Samedi après-midi, dans le stade Louis-II de Monaco, cet élan a eu un fort écho dans l’assistance. Après la consécration du pain et du vin – issu d’une petite exploitation biologique viticole des côtes roannaises, La Bénisson-Dieu, reprise par un couple de catholiques – et avant la communion, un échange de paix a eu lieu entre les 15.000 fidèles. Parmi eux, Marco Boeri, un Italien venu spécialement pour cette messe, n’attendait qu’une chose : « que le pape nous apporte la paix ». Non loin de lui, Caroline, monégasque, et son mari, Eddy, suédois, leurs enfants dans les bras, espéraient la même chose, « la joie » en plus : « Nous en avons énormément besoin ! » Venu de France, Geoffroy, 32 ans, qui redécouvre la foi, confirmait : « En ces temps difficiles, nous avons besoin de nous raccrocher à la religion. » Au diapason de Timothée, un financier monégasque, pas forcément très pratiquant, qui espérait que les paroles du pape puissent « limiter les conflits qui couvent partout » et que Léon XIV « apporte la paix sur un plan universel ».

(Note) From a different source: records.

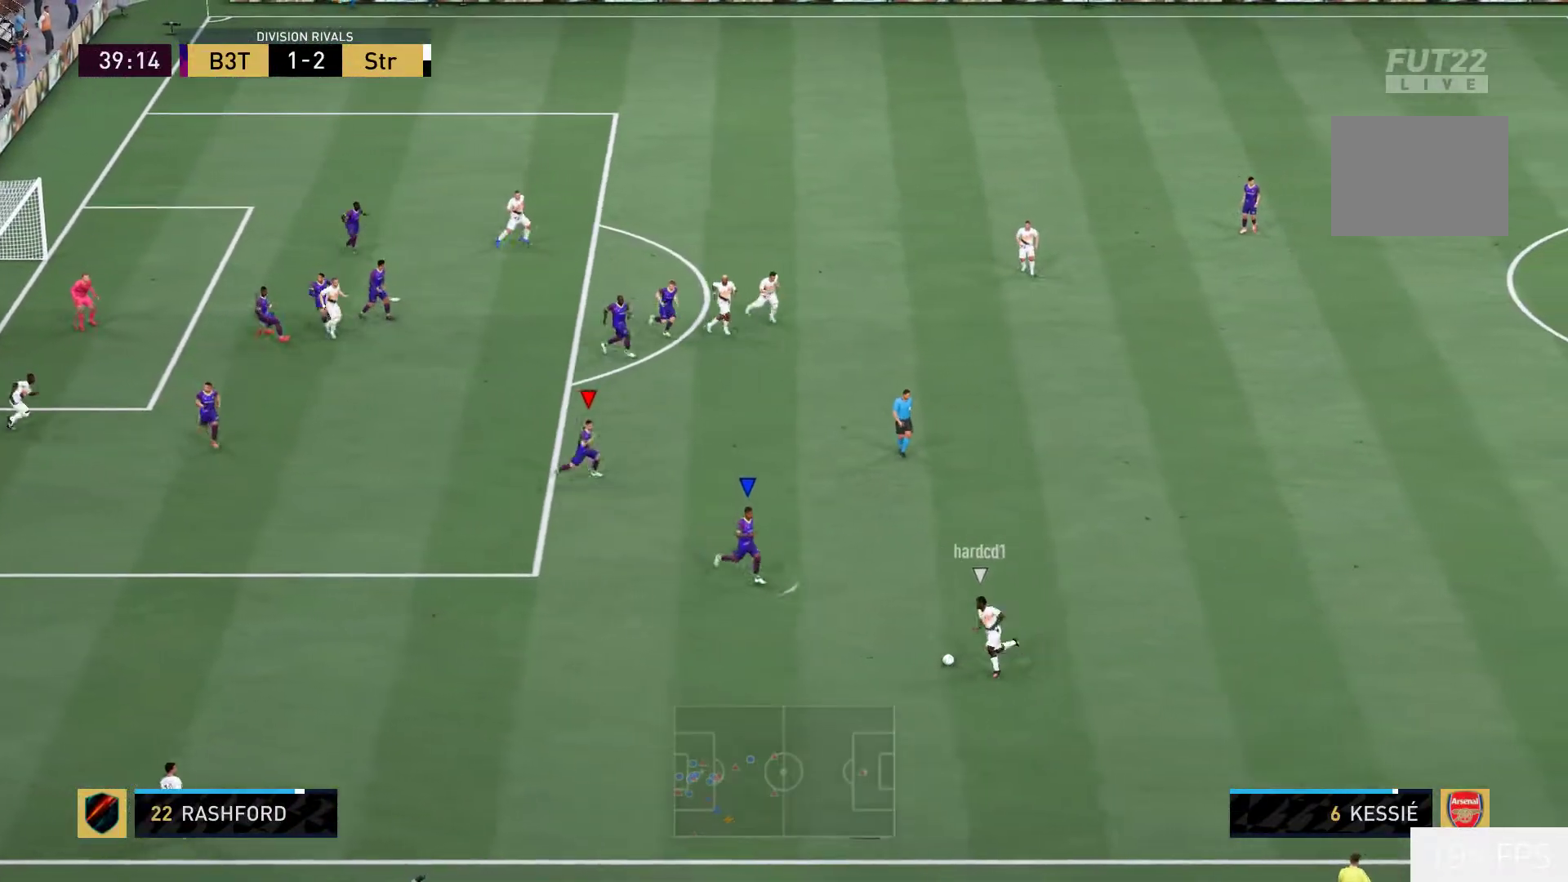
{"buttons": ["R2"], "left_stick": "down-left", "right_stick": "center", "events": [[150, "left_stick", "down"], [217, "R2", "down"], [250, "left_stick", "down-left"]]}
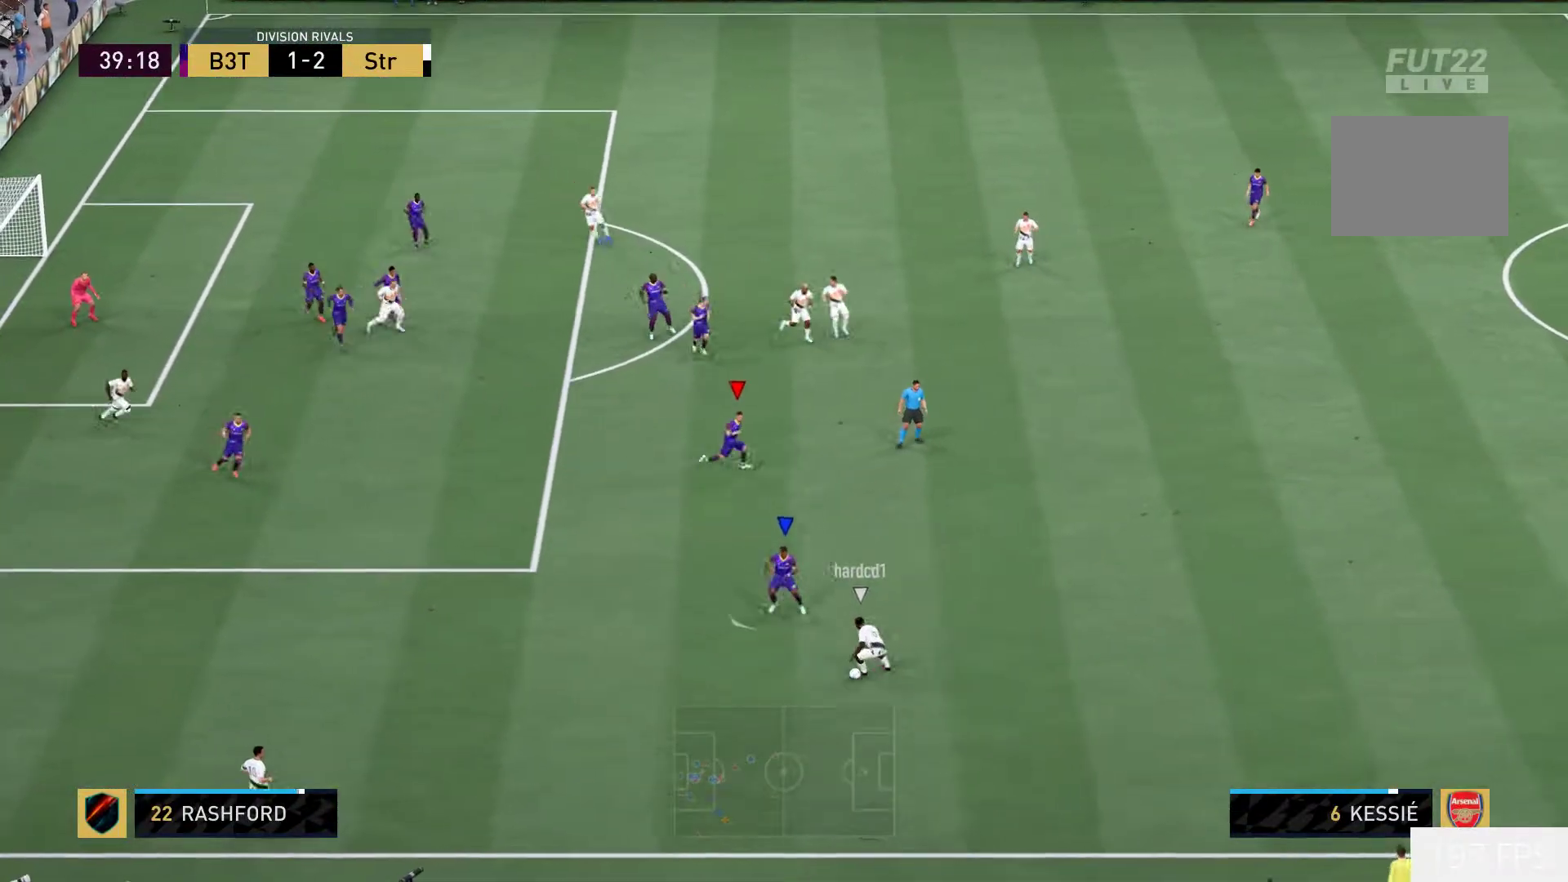
{"buttons": ["R2"], "left_stick": "down-left", "right_stick": "center", "events": []}
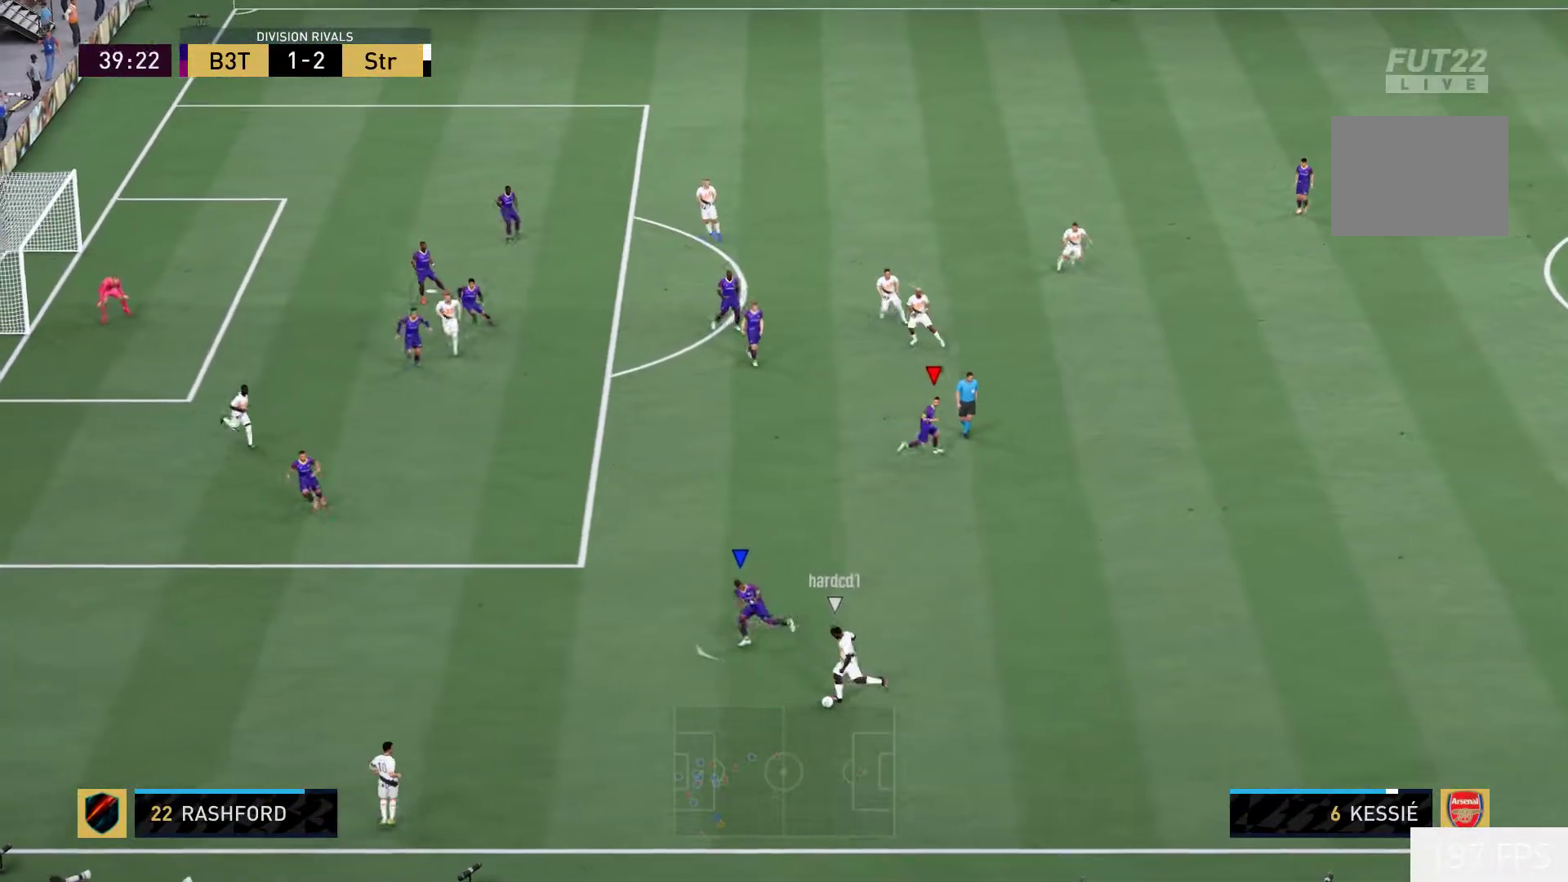
{"buttons": ["L2"], "left_stick": "down-right", "right_stick": "center", "events": [[333, "L2", "down"], [367, "left_stick", "down-right"], [383, "R2", "up"]]}
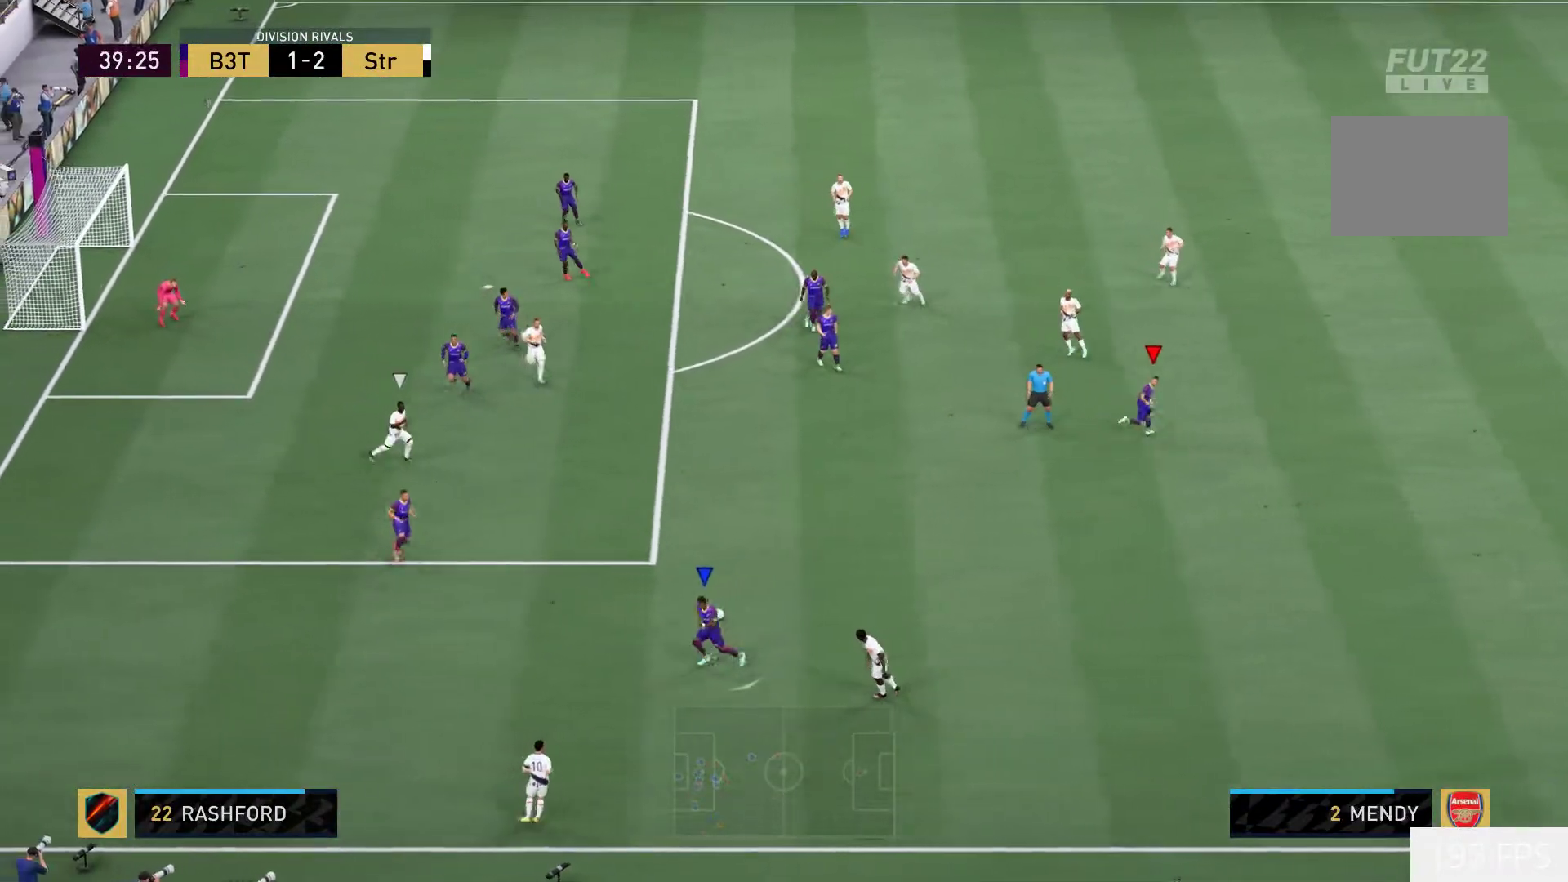
{"buttons": [], "left_stick": "up", "right_stick": "center", "events": [[183, "left_stick", "down"], [283, "left_stick", "up-left"], [300, "L2", "up"], [500, "left_stick", "up"]]}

Dans cette assemblée cosmopolite, se côtoyaient à l’évidence des classes sociales aux antipodes, des familles élégamment habillées, des parents aux enfants, des familles très modestes, des familles d’origine philippine ou portugaise travaillant ici au service des plus aisés. Soit une inégalité de conditions très marquée dans la principauté, qui fait figure de paradis fiscal même si elle n’est pas dans la liste noire des 11 pays pointés par les autorités européennes. Léon XIV ne s’est d’ailleurs pas attardé sur ce sujet, mais il n’a pas éludé la responsabilité de « solidarité sociale » de la principauté. Devant la communauté catholique réunie à la cathédrale, il a appelé l’Église à être un ferment d’unité dans le « mélange social et culturel » de Monaco qui est « un petit État cosmopolite où la diversité des origines s’accompagne également d’autres différences socio-économiques ». Et de comparer : « Dans l’Église, ces différences ne sont jamais un motif de division en classes sociales mais, au contraire, chacun est accueilli en tant que personne et enfant de Dieu, et chacun est destinataire d’un don de grâce qui encourage la communion, la fraternité et l’amour mutuel. »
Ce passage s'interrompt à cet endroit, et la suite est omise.